Imaging saline tracer infiltration into unsaturated sandy soil using full-waveform inversion of cross-borehole ground penetrating radar
Abstract:Cross-borehole ground penetrating radar (GPR) can provide high-resolution (tens of centimeter) information of the subsurface between boreholes located 5-10 m apart. The method is minimal invasive and therefore provides a unique opportunity to image subsurface variability not possible with standard point-scale equipment, such as TDR- and/or capacitance probes.
Full-waveform inversion (FWI) of cross-borehole GPR uses the entire waveform of the transmitted electromagnetic signal. The recorded data contains information on the travel time of the pulse, as well as the attenuation, resulting in moisture content and electrical conductivity images of the subsurface using just one method. Few case studies of cross-borehole GPR FWI using real data have been published to date. The majority of these studies focus on estimating the variation in porosity in the saturated zone (e.g. in gravel aquifers, fractured metamorphic rock, and heterogeneous chalk sediments).
In this study, we use cross-borehole GPR to monitor the infiltration of a saline tracer into an unsaturated sandy soil. In September 2011, saline water was added across a 142 m2 area at an agricultural field site in Denmark. A total of 3.3 mm saline water was applied mimicking a natural infiltration event. During the following year, the tracer infiltration into the subsurface was monitored using cross-borehole GPR at weekly to monthly intervals. Furthermore, five cores were extracted within the field site to obtain independent profiles of soil moisture and pore water conductivity for comparison.

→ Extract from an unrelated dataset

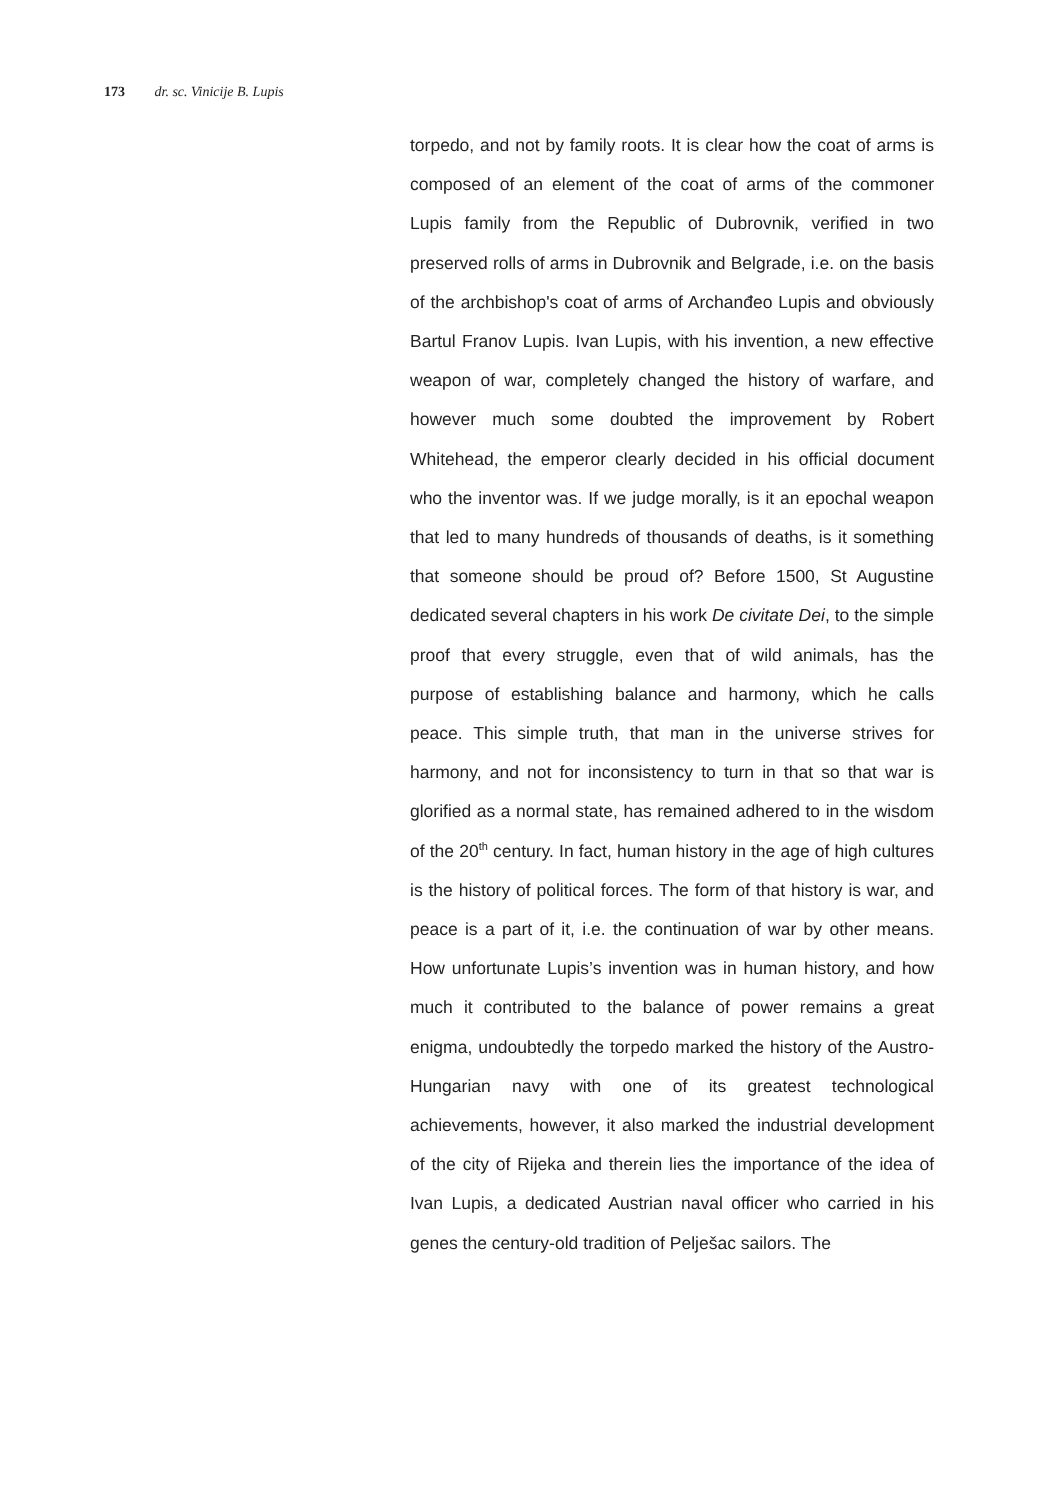173 dr. sc. Vinicije B. Lupis
torpedo, and not by family roots. It is clear how the coat of arms is composed of an element of the coat of arms of the commoner Lupis family from the Republic of Dubrovnik, verified in two preserved rolls of arms in Dubrovnik and Belgrade, i.e. on the basis of the archbishop's coat of arms of Archanđeo Lupis and obviously Bartul Franov Lupis. Ivan Lupis, with his invention, a new effective weapon of war, completely changed the history of warfare, and however much some doubted the improvement by Robert Whitehead, the emperor clearly decided in his official document who the inventor was. If we judge morally, is it an epochal weapon that led to many hundreds of thousands of deaths, is it something that someone should be proud of? Before 1500, St Augustine dedicated several chapters in his work De civitate Dei, to the simple proof that every struggle, even that of wild animals, has the purpose of establishing balance and harmony, which he calls peace. This simple truth, that man in the universe strives for harmony, and not for inconsistency to turn in that so that war is glorified as a normal state, has remained adhered to in the wisdom of the 20<sup>th</sup> century. In fact, human history in the age of high cultures is the history of political forces. The form of that history is war, and peace is a part of it, i.e. the continuation of war by other means. How unfortunate Lupis’s invention was in human history, and how much it contributed to the balance of power remains a great enigma, undoubtedly the torpedo marked the history of the Austro-Hungarian navy with one of its greatest technological achievements, however, it also marked the industrial development of the city of Rijeka and therein lies the importance of the idea of Ivan Lupis, a dedicated Austrian naval officer who carried in his genes the century-old tradition of Pelješac sailors. The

The cross-borehole GPR data were inverted using ray-based and FWI techniques. For the FWI an appropriate starting model and an effective wavelet must be estimated. Preliminary results indicate that the data modeled for the FWI results mimic better the measured data compared to the ray-based results. However, more research is needed to investigate the influence of the used starting model and the effective wavelet estimation.